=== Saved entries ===
-=-=-=-=-
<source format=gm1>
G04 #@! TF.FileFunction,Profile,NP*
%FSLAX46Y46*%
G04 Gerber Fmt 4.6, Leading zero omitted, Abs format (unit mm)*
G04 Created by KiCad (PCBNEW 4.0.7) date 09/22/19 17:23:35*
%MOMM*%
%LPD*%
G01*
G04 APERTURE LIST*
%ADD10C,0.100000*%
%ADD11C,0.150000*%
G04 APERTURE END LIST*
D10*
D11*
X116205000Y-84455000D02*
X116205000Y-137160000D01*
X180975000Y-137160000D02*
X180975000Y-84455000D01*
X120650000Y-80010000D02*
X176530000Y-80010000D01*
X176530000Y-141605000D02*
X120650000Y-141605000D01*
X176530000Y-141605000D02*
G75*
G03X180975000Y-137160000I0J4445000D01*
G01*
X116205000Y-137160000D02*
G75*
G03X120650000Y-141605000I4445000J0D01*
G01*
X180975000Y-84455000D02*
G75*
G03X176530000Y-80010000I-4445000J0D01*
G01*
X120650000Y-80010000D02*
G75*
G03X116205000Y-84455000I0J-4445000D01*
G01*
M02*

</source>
-=-=-=-=-
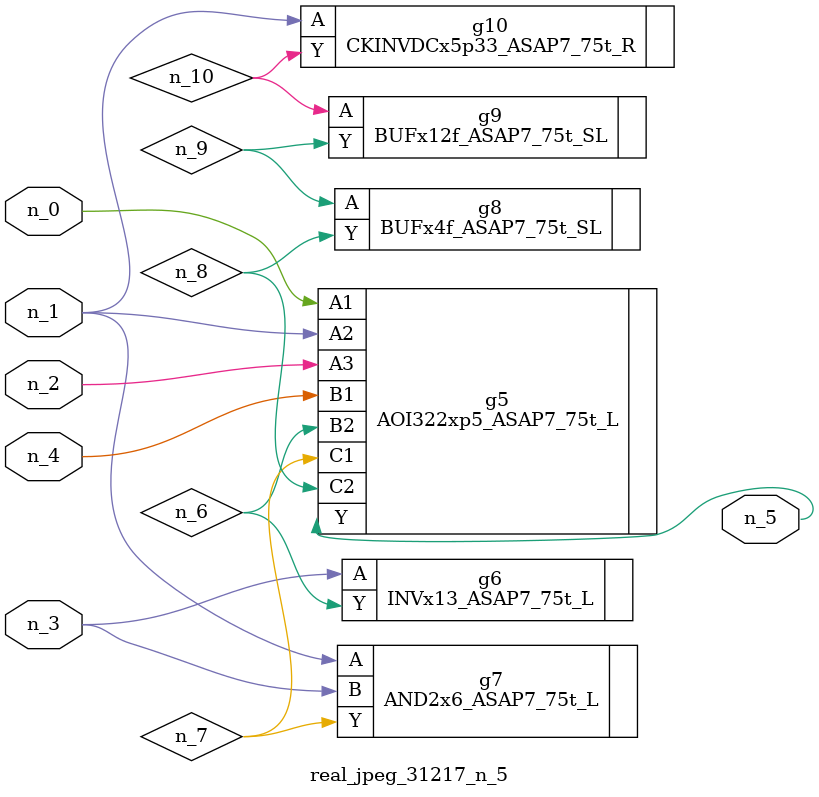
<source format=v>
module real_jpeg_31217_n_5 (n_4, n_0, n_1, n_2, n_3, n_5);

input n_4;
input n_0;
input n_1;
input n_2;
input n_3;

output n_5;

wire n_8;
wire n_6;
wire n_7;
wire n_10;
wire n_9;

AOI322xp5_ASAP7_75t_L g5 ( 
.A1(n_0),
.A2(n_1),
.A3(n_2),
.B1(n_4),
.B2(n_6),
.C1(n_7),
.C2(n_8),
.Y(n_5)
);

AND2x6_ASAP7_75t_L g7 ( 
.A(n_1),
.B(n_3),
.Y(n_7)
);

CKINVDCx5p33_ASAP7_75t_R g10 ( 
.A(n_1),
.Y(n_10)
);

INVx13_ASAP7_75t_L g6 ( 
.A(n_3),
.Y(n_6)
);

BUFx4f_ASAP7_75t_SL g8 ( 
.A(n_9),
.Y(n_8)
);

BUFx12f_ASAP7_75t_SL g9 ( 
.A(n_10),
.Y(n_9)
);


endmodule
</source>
-=-=-=-=-
=== Activity ===
Please go through the data above and copy each line containing the word "wire".

=== Task result ===
wire n_8;
wire n_6;
wire n_7;
wire n_10;
wire n_9;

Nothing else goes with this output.